Instructions =
a) Reproduce the passage of the Slate advice roundup starting at "Slate publishes a" and ending at "mismatched sex drives.".
b) Carry on the Slate advice roundup from the point where it stops.
Text segment section start
Care and Feeding

The Best of Slate’s Advice

Catch up on our many advice columns from the past week.

Two men sitting with a stork delivering behind them.
Photo illustration by Slate. Images via Stanislav Smoliakov/iStock/Getty Images Plus and Anastasia Malachi/iStock/Getty Images Plus.

Slate publishes a lot of advice each week, so we’re pulling together a selection of our favorites. Here are a few of the most compelling questions from the week and links to hours of advice reading. This week: deciding when to have kids, disagreements with in-laws, and mismatched sex drives.

Dear Prudence

One Way or the Other: My partner and I are both men, so if we have children, it would be through adoption. When we first got together 10 years ago, we connected over wanting to one day raise a family. This was before either of us knew about the difficulties that can come with adopting and raising children from the foster care system. My resolve hasn’t changed, but he has become more cautious. We’re in our early 30s now. I first brought it up again a couple of years ago. He said we needed to buy a car and a house first, so we did. Then, he said we needed to do research and speak to other parents about it. So, I’ve read three books and had chats with other adoptive parents about their experiences. My partner attended the chats but hasn’t read the books, listened to the podcasts, etc. I even arranged an introductory call with an adoption agency, but he said that was moving way too fast, so that’s been put on ice for now.

I keep bringing it up every six months or so, to which he says we need to learn more before making any decisions, but then he doesn’t do anything (and, I assume, doesn’t think about it) until the next time I bring it up. I want to be a parent, and know I have the love (and hard work, depending on our could-be child’s particular experiences) to give. I also love my partner and would stay with him even if we decided not to adopt. I don’t want to pressure him, but I’m frustrated because he refuses to “learn more” or make any progress, one way or the other, on this decision. I feel as if my future is in limbo because we can’t come to a clear path. I just want to know what my life is going to be, and I want to grieve what could have been if we decide against parenthood. What should I be doing here?
Text segment section end
Records shown section start
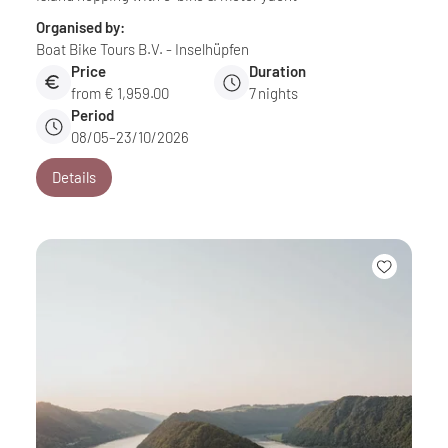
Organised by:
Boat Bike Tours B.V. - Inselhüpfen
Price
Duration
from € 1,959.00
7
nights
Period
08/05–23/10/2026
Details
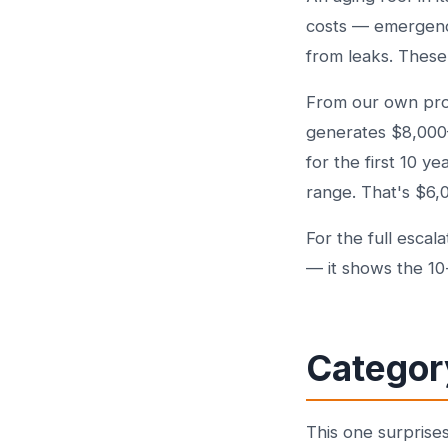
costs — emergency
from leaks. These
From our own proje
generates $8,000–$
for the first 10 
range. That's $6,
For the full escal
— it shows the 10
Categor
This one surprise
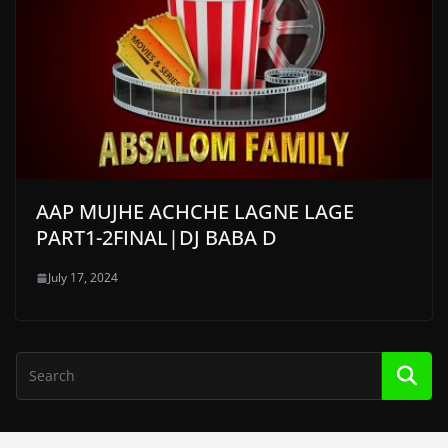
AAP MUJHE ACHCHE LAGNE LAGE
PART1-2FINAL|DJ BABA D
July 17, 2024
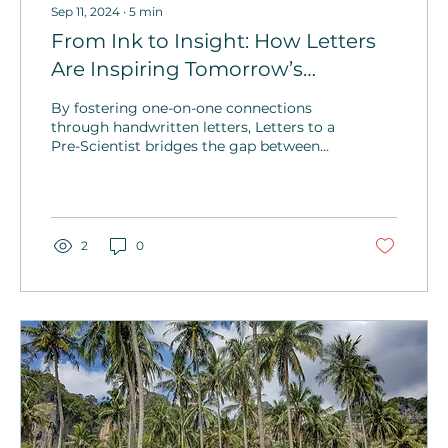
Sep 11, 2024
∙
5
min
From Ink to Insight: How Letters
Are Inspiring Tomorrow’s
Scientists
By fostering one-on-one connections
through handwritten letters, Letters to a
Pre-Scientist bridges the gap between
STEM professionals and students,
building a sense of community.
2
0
Records shown section end
Task-by-task results =
a)
Slate publishes a lot of advice each week, so we’re pulling together a selection of our favorites. Here are a few of the most compelling questions from the week and links to hours of advice reading. This week: deciding when to have kids, disagreements with in-laws, and mismatched sex drives.

b)
Care and Feeding

Apparently Mother Doesn’t Know Best: I’m in a pickle, partly of my own doing, and I need to know what to do. My in-laws aren’t great people, but I’ve tolerated them for my husband’s sake. My first mistake, I know. Our son Gregory is 6 years old, and while my in-laws have been terrific with him, and he really likes being with them, recently they made some very bigoted/homophobic comments. They remarked that he was acting “too feminine,” that he needed to “toughen up,” and other similar comments, citing past “behaviors” of his, including him showing them on a FaceTime call how he wears Mommy’s sparkly barrettes in his hair “like a princess.” They also blamed me, saying I encouraged this behavior. None of this was said to him/in his presence (that would make my decision so much easier).

We are supposed to go visit them for a weekend in two weeks, and, deep down, I know the right thing to do is cancel that visit and tell them they aren’t seeing their grandson again unless they straighten the fuck up and accept him for who he is (which, for now, is just a sensitive, curious little kid who is allowed to “behave” however he wants, so long as it isn’t hurting anyone). But I have no idea how I would tell Gregory that we will no longer be visiting his grandparents (because, let’s be real, I doubt they’re ever going to change). It would also mean he wouldn’t see his cousins as often, because they live near my in-laws, and my sister-in-law would not be willing to ban her parents from her house if we went to visit her. My husband tepidly supports me. He knows how wrong they were to say these things, but has never been able to stand up to them, and he insists they would never say anything cruel directly to Gregory. I blame myself for not putting my foot down long ago with my in-laws and my husband about them, and I have no idea how to handle this.

How to Do It

Feeling Used: My wife and I have been married for four and a half years, and while our sex life was great for the first two years (daily, or sometimes twice daily), since the birth of our son two years ago, she has been mostly uninterested in sex. This is a problem because I have a very high drive, so after two or three days without being intimate, I start to get bitter at all the things she would rather make time for than sex: listing items on Poshmark, crocheting, yoga, etc.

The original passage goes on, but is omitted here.